Essen-Südviertel. Zum letzten Mal begrüßen die Betreiber am Samstag (21.12.) in Essen die Gäste in der traditionsreichen Location. Das sind ihre Gründe.
Wer noch ein Bier im Holy Craft Süd an der Rellinghauser Straße 175 trinken möchte, muss sich beeilen. Am Samstag, 21. Dezember, öffnet die Kneipe mit den über 100 Biersorten und der ungewöhnlichen ovalen Pizza zum letzten Mal. Sebastian Knepper (47), der die Gaststätte gemeinsam mit Thorsten Kulmann (48) geführt hatte, erläutert im Gespräch mit unserer Redaktion die Gründe.
„Uns ist einfach die Luft ausgegangen, das muss man so ehrlich sagen“, erklärt Sebastian Knepper, zuständig für das operative Geschäft im Holy Craft. Die beiden Gastronomen, die mit einem ähnlichen Konzept in Düsseldorf erfolgreich waren, starteten im Südviertel 2020 mitten in der Coronazeit. „Genau diese zwei Jahre, die man eigentlich braucht, bis ein solcher Laden stabil läuft, fehlten uns am Ende“, bedauert Knepper. Es sei keine Insolvenz, sondern ein länger geplanter Rückzug, den sie allerdings erst kurzfristig kommuniziert hätten.

● **Aufgabe 1**
In welchem Jahr eröffneten die beiden Gastronomen laut dem Artikeltext das Holy Craft im Südviertel?
● **Aufgabe 2**
Geben Sie aus dem Artikeltext den Abschnitt wortgetreu aus, der bei den Worten „Wer noch ein“ beginnt und nach den Worten „Redaktion die Gründe.“ endet.
Verwenden Sie ausschließlich den Artikeltext.

● **Verfügbare Daten**
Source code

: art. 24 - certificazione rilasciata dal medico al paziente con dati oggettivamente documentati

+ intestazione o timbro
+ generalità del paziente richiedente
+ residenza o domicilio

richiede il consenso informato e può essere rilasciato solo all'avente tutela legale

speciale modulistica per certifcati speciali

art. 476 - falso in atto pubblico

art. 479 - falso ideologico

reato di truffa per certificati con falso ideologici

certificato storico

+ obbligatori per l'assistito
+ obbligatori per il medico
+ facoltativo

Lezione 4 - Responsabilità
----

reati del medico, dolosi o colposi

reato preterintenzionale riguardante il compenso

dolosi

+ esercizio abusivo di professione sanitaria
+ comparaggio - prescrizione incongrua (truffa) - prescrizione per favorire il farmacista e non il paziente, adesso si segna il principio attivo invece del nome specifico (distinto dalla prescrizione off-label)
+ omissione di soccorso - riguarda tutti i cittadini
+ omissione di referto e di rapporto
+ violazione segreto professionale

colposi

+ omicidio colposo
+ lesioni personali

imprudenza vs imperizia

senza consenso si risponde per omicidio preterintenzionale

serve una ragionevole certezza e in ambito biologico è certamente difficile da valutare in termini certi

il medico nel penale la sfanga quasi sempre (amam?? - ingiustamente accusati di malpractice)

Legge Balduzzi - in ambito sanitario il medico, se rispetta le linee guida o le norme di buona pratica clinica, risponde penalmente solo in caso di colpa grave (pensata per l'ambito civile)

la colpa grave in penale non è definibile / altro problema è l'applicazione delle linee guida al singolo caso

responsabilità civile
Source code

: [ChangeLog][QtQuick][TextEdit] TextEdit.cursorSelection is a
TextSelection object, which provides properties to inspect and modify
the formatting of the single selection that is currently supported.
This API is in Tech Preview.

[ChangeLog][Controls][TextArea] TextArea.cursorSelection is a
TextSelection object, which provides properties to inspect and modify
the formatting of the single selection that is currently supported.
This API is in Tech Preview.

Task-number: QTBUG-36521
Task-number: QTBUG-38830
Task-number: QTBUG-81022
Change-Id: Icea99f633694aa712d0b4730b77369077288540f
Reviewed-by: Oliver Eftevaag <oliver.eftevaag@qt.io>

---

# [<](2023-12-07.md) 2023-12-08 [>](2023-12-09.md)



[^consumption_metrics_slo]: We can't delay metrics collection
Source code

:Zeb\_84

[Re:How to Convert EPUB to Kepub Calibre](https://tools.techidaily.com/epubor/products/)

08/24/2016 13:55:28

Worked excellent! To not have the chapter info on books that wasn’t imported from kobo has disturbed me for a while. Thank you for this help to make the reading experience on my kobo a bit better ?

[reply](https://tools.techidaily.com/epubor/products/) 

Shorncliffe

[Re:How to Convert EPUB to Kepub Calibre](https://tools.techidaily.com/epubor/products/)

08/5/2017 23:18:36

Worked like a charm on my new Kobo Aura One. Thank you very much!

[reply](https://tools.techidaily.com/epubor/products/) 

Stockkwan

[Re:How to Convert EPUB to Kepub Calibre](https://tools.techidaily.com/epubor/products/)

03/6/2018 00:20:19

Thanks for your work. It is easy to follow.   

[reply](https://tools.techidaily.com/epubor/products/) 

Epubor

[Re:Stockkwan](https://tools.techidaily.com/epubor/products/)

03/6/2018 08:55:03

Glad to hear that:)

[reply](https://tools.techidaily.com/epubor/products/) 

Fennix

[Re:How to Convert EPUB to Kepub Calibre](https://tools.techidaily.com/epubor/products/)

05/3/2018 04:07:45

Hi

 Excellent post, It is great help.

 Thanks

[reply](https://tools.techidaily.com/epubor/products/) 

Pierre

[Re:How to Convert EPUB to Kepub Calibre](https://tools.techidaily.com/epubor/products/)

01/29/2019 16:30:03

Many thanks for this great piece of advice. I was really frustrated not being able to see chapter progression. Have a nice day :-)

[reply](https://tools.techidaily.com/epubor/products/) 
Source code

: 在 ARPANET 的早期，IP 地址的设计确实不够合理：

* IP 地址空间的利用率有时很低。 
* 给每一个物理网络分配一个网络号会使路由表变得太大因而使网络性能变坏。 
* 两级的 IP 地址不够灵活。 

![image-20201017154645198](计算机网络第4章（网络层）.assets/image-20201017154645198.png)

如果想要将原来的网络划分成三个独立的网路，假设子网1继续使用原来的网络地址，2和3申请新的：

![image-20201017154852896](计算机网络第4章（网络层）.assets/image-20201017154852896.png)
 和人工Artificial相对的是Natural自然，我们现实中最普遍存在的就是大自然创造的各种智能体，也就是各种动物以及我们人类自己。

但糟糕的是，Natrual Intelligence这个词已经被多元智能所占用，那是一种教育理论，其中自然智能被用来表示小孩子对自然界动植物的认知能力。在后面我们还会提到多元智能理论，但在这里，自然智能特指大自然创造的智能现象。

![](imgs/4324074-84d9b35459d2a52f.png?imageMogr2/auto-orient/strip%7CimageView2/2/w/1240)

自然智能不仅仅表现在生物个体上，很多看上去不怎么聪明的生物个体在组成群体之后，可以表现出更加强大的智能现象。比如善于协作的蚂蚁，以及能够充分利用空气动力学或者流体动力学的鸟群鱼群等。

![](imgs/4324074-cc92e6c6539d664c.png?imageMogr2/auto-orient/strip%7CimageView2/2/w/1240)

● **Antwortfeld 1**
Sie eröffneten es 2020, mitten in der Coronazeit.

● **Antwortfeld 2**
Wer noch ein Bier im Holy Craft Süd an der Rellinghauser Straße 175 trinken möchte, muss sich beeilen. Am Samstag, 21. Dezember, öffnet die Kneipe mit den über 100 Biersorten und der ungewöhnlichen ovalen Pizza zum letzten Mal. Sebastian Knepper (47), der die Gaststätte gemeinsam mit Thorsten Kulmann (48) geführt hatte, erläutert im Gespräch mit unserer Redaktion die Gründe.